Wednesday, October 21, 2020

5 Culvert once doomed, now a relic resurrected

By Mark Frost, Chronicle Editor

In 1984 it was listed on the National Register of Historic Places, but Dr. Ferguson’s long-ago office building at 5 Culvert Street in Glens Falls, just off Warren Street, was doomed in 2017.

The City of Glens Falls, which took ownership in 2014 for non-payment of taxes, wanted to seek bids to demolish it. A wall had given way, the interior was gutted, the building seemed about to collapse.

But a little outcry arose (triggered in part by downtown redeveloper Eric Unkauf, seen in left photo with beard) calling for preservation of the tiny (800 square-foot) Second Empire-style building that dates approximately to 1870.

Doomed historic bldg. saved; now fully renovated. Two years ago Glens Falls sought to demolish the historic former doctor’s office at 5 Culvert Street that dates from the 1870s. Engineer Darren Tracy came to the rescue and bought it for one dollar. Now his restoration is done.

Adirondack Architectural Heritage’s Mary Cirbus put the word out of its plight, which is how Saratoga engineer/builder Darren Tracy got wind of it.

Winter was coming. The mayor and Common Council were hot to pull the trigger. Mr. Tracy jumped in with both feet.

“My wife and I have extensive experience renovating older buildings over the last 25 years. We have renovated condemned buildings, one of which we personally listed on the National Register of Historic Places — Hubbard Hall, Elizabethtown, NY,” Mr. Tracy wrote to the Common Council.

“I’m pretty certain that we can pull this off,” Mr. Tracy told Mayor Diamond and Council members the next week in person. The City sold Mr. Tracy the building for $1.

He immediately erected a platform over the entire building to keep out the water and snow and prevent possible collapse. It was five months before the start of the rebuild, which took more than a year.

Mr. Tracy says “the extent of the deterioration” made the restoration a greater challenge.

“It’s not that buildings were built better back then,” he says. “In many ways they weren’t” except for the finish details.

“We gutted everything and worked from the bottom up.” He said a restoration is basically a matter of “time and money.”

He’s done one historic restoration after another. He said he’s currently doing one on Lark Street in Albany. What drives Mr. Tracy? “It has to do with, basically, your limited time on this Earth. It’s a tie to the past. It will be around when you’re gone.”

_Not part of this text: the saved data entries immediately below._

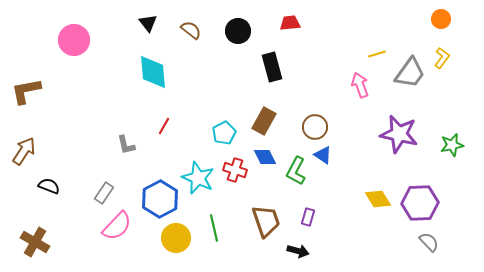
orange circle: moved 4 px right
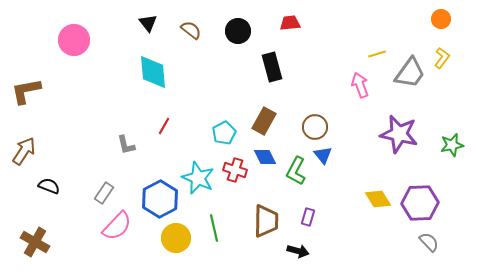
blue triangle: rotated 18 degrees clockwise
brown trapezoid: rotated 20 degrees clockwise
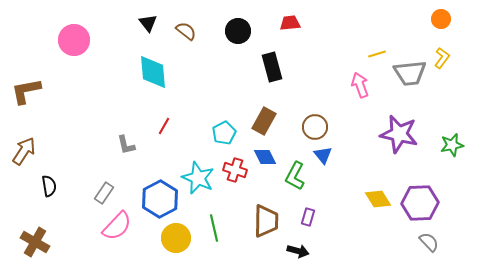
brown semicircle: moved 5 px left, 1 px down
gray trapezoid: rotated 48 degrees clockwise
green L-shape: moved 1 px left, 5 px down
black semicircle: rotated 60 degrees clockwise
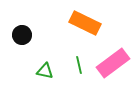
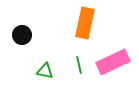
orange rectangle: rotated 76 degrees clockwise
pink rectangle: moved 1 px up; rotated 12 degrees clockwise
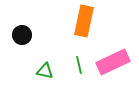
orange rectangle: moved 1 px left, 2 px up
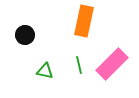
black circle: moved 3 px right
pink rectangle: moved 1 px left, 2 px down; rotated 20 degrees counterclockwise
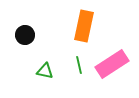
orange rectangle: moved 5 px down
pink rectangle: rotated 12 degrees clockwise
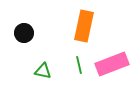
black circle: moved 1 px left, 2 px up
pink rectangle: rotated 12 degrees clockwise
green triangle: moved 2 px left
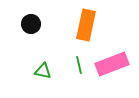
orange rectangle: moved 2 px right, 1 px up
black circle: moved 7 px right, 9 px up
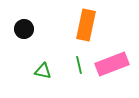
black circle: moved 7 px left, 5 px down
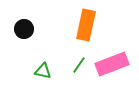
green line: rotated 48 degrees clockwise
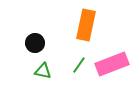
black circle: moved 11 px right, 14 px down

5 Culvert has new plumbing, heating, wiring, flooring, but Mr. Tracy says care is taken to preserve key historic elements that in turn enable him to claim federal and state historic tax credits. He was aware the building is on the National Register. “Without that we would not have proceeded.”

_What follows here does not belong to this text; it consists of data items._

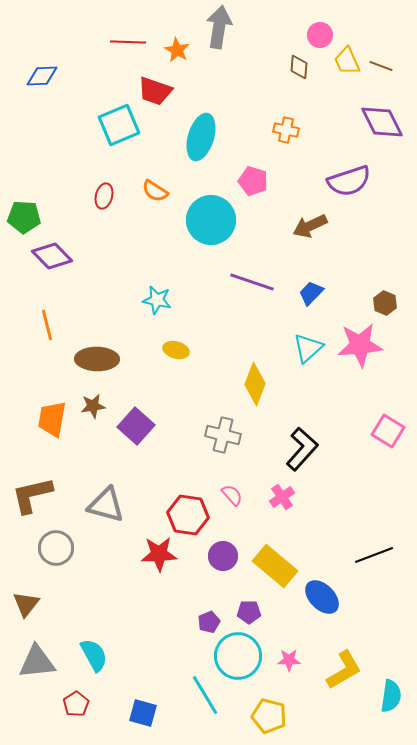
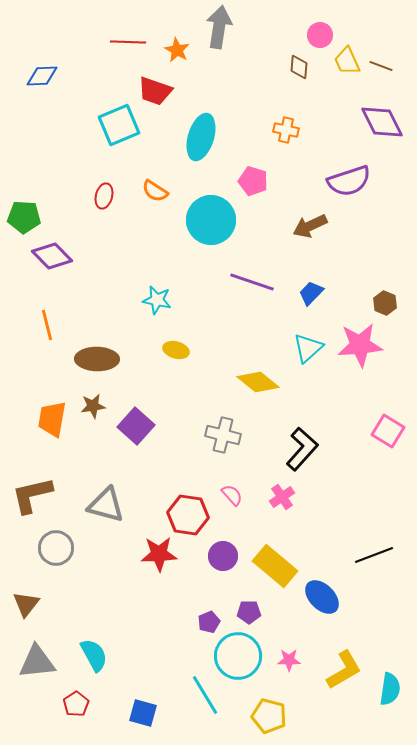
yellow diamond at (255, 384): moved 3 px right, 2 px up; rotated 72 degrees counterclockwise
cyan semicircle at (391, 696): moved 1 px left, 7 px up
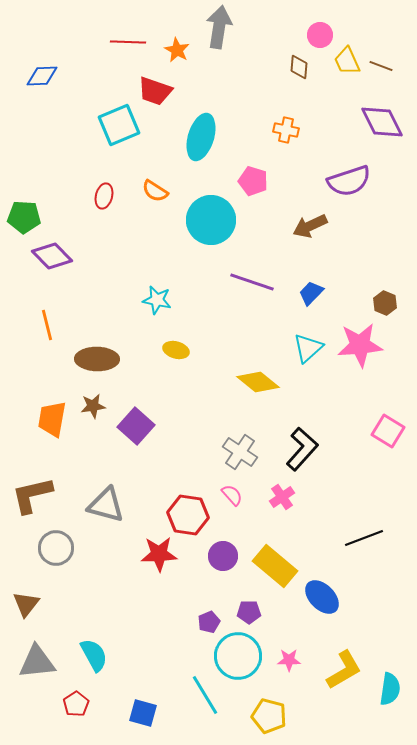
gray cross at (223, 435): moved 17 px right, 17 px down; rotated 20 degrees clockwise
black line at (374, 555): moved 10 px left, 17 px up
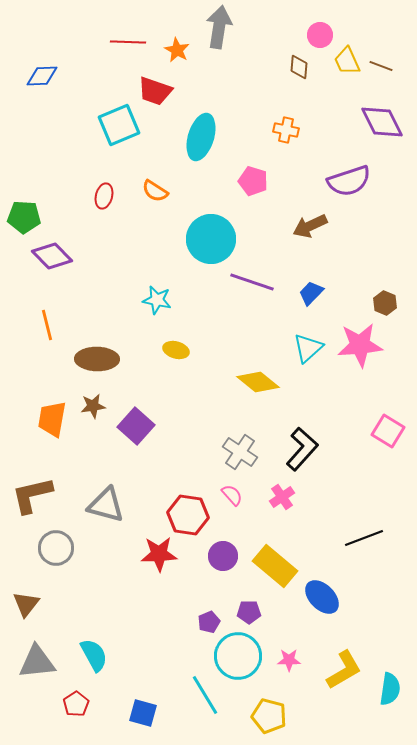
cyan circle at (211, 220): moved 19 px down
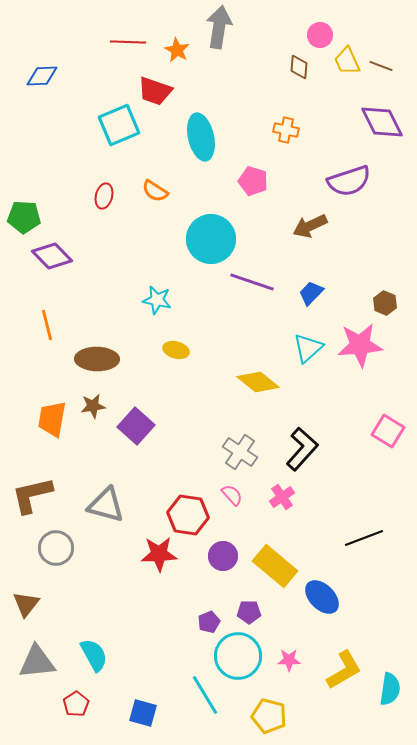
cyan ellipse at (201, 137): rotated 30 degrees counterclockwise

The tiny two-story house is now ready to lease. Mr. Tracy wasn’t specifying the rent beyond saying “it will be what the market will bear.” He notes, “My wife is a Realtor.”

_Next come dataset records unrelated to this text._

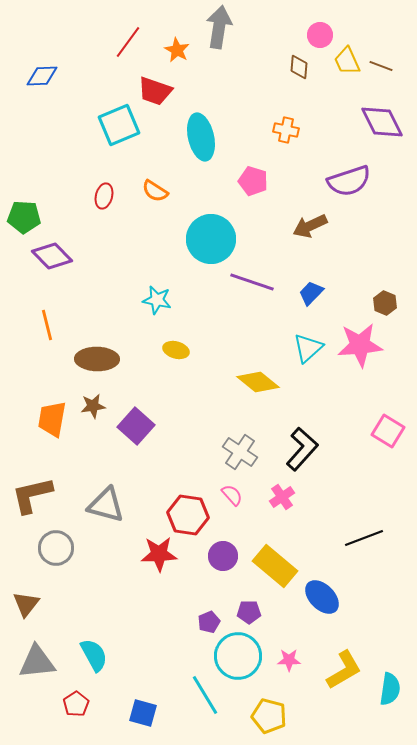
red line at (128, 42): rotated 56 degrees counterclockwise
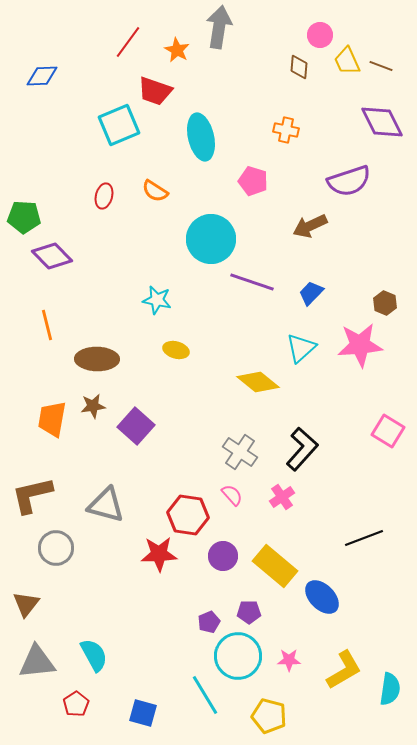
cyan triangle at (308, 348): moved 7 px left
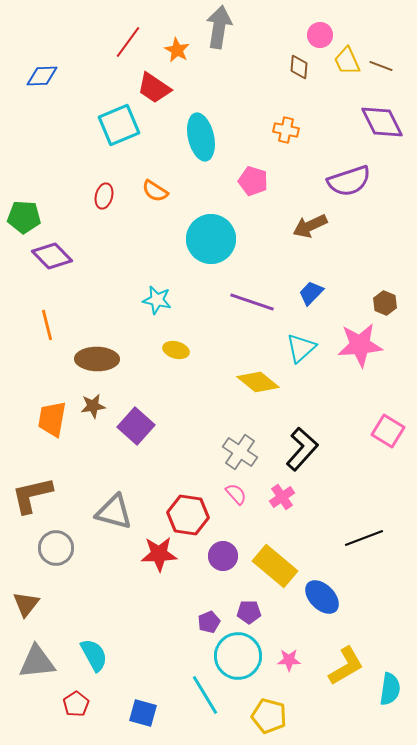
red trapezoid at (155, 91): moved 1 px left, 3 px up; rotated 15 degrees clockwise
purple line at (252, 282): moved 20 px down
pink semicircle at (232, 495): moved 4 px right, 1 px up
gray triangle at (106, 505): moved 8 px right, 7 px down
yellow L-shape at (344, 670): moved 2 px right, 4 px up
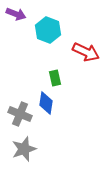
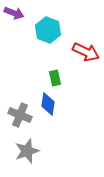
purple arrow: moved 2 px left, 1 px up
blue diamond: moved 2 px right, 1 px down
gray cross: moved 1 px down
gray star: moved 3 px right, 2 px down
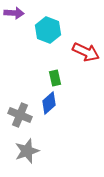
purple arrow: rotated 18 degrees counterclockwise
blue diamond: moved 1 px right, 1 px up; rotated 40 degrees clockwise
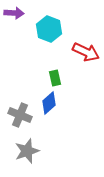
cyan hexagon: moved 1 px right, 1 px up
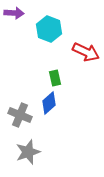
gray star: moved 1 px right, 1 px down
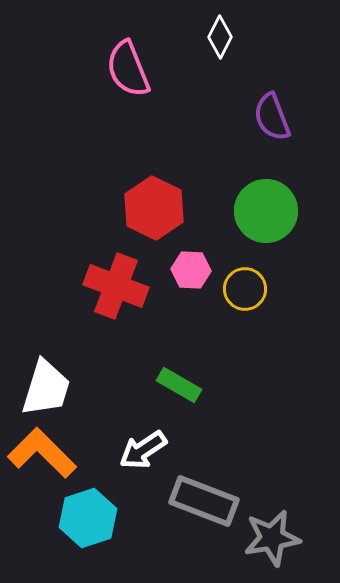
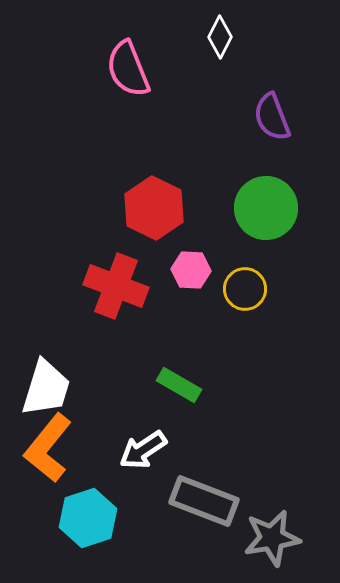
green circle: moved 3 px up
orange L-shape: moved 6 px right, 5 px up; rotated 96 degrees counterclockwise
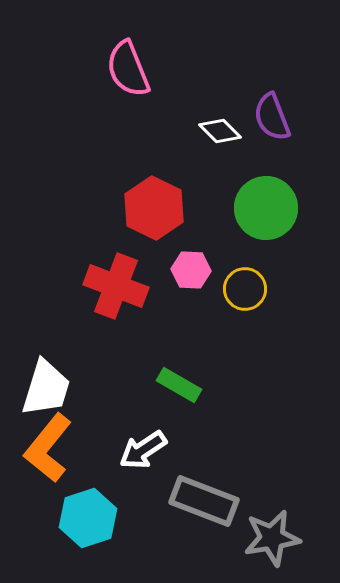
white diamond: moved 94 px down; rotated 72 degrees counterclockwise
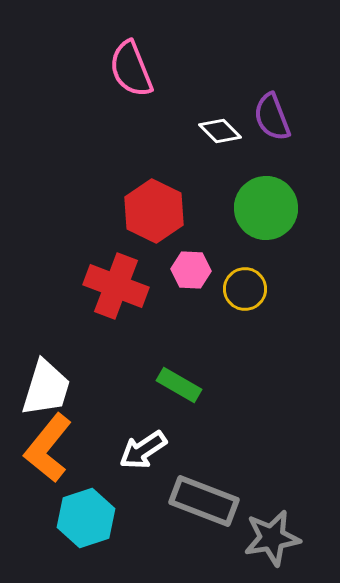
pink semicircle: moved 3 px right
red hexagon: moved 3 px down
cyan hexagon: moved 2 px left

If interested, he said, “Google West Branch Engineering,” his company.

Darren Tracy said the building’s inclusion on the National Register is key to his project’s viability. He’ll apply for state and federal tax credits.

The place was a wreck, inside and out. Darren Tracy was hands-on.
Upstairs, the bedroom. Saved the window, rebuilt the sashes.
Bathroom upstairs. Shower is to the right.
Living room & kitchen, first floor. Chronicle photos/Mark Frost
The basement. Visible at ceiling drastic improvements in systems & underfloor.